Но на свою беду он и в этой «коммуне» поставил дело перевоспитания на прочную экономическую основу: ребята наладили выпуск электросверл европейского уровня, а потом освоили первый советский фотоаппарат – легендарный ФЭД (аббревиатура от названия колонии – Феликс Эдмундович Дзержинский). И тогда кураторы-чекисты быстро сообразили, что если на основанном Макаренко заводе будут работать не малолетки, а взрослые профессионалы, то производство резко возрастет.

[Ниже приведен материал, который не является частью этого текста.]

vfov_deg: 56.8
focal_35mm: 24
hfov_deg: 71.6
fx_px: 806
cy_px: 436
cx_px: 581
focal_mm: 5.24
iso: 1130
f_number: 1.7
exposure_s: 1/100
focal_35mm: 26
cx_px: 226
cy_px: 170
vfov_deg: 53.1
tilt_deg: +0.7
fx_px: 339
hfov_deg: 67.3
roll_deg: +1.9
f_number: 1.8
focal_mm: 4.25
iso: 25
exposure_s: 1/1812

Макаренко был возмущен: «Мы здесь не фотоаппараты делаем, а людей!». Но его аккуратно отодвинули, а со временем снабдили почетной грамотой и отправили служить в Киев, в главное управление НКВД, что служит теперь поводом для доморощенных украинских "исследователей" обвинять педагога в том, что он был "засекреченным офицером НКВД". На самом деле Антону Семеновичу вменялась обязанность как педагогу контролировать двенадцать трудовых колоний Украины, но только не свое детище – харьковскую коммуну имени Дзержинского. Там уже управлял новый начальник, вытравивший все «белогвардейские штучки», в которых обвиняли Макаренко многочисленные доносчики.

Личное счастье
В официальный брак он вступил только в сорокалетнем возрасте. Его супругой стала Галина Салько – красивая женщина, уже побывавшая замужем за крупным функционером украинского Наркомпроса. Галина Стахиевна и сама работала в системе просвещения. Более того, в 1927 году она была направлена в колонию Макаренко с инспекцией - дабы выявить его нарушения и вывести «контрреволюционный элемент» на чистую воду. Однако ознакомившись с жизнью питомцев колонии и методами работы с ними Антона Семеновича, она стала его союзницей.

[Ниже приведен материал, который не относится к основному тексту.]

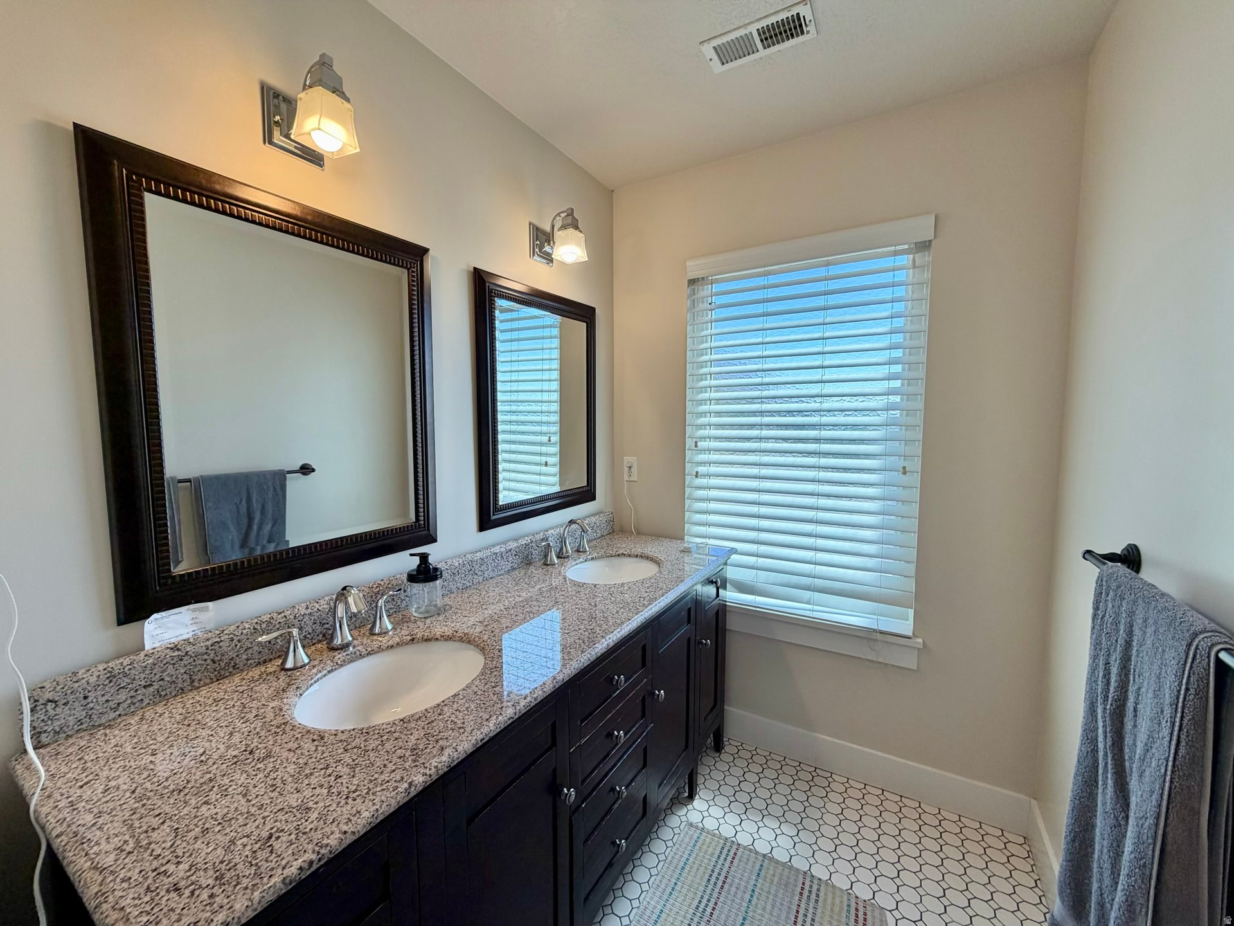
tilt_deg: -3.2
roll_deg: +0.7
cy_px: 463
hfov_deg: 102.1
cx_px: 617
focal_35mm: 14
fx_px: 499
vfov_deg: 85.7
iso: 64
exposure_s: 1/120
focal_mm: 2.22
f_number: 2.2
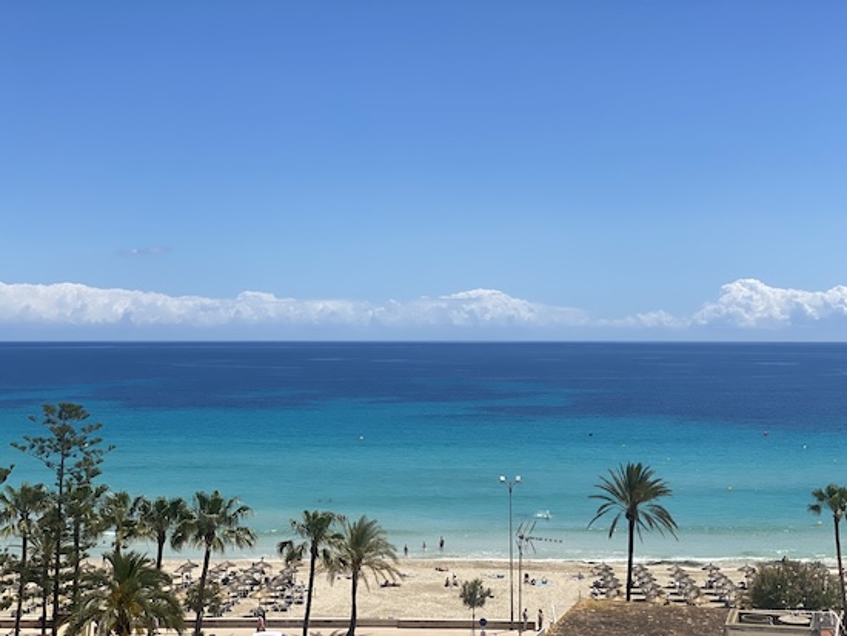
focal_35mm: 52
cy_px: 318
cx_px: 424
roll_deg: -0.6
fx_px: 1273
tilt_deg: +2.2
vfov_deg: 28.1
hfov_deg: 36.8
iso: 20
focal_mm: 6
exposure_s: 1/2519
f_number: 2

Свой выдающийся педагогический опыт Макаренко описал в многочисленных сочинениях. В 1934 году он был принят в Союз советских писателей. Когда Макаренко, насильно отлученный от работы с детьми, не выдержал нудной чиновничьей лямки, Горький помог ему перебраться из Киева в Москву. К сожалению, здесь Антон Семенович прожил лишь два года, фанатично занимаясь литературным трудом. В апреле 1939-го неуемный курильщик скоропостижно умер от разрыва сердца прямо в подмосковной электричке, по пути за город, где он присмотрел дачку. Ему был пятьдесят один год.

Впрочем, проживи Макаренко чуть дольше, он мог оказаться в ГУЛАГе: в НКВД уже было оформлено дело на педагога.

Утешает одно: Макаренко умер счастливым. Он очень любил жену и в одном из писем писал незадолго до смерти: «С этой женщиной я наконец-то почувствовал, что счастлив». Не омрачало Антону Семеновичу жизнь и предчувствие, что в родной незалежной Украине его через несколько десятков лет обольют грязью и сочтут "врагом нации".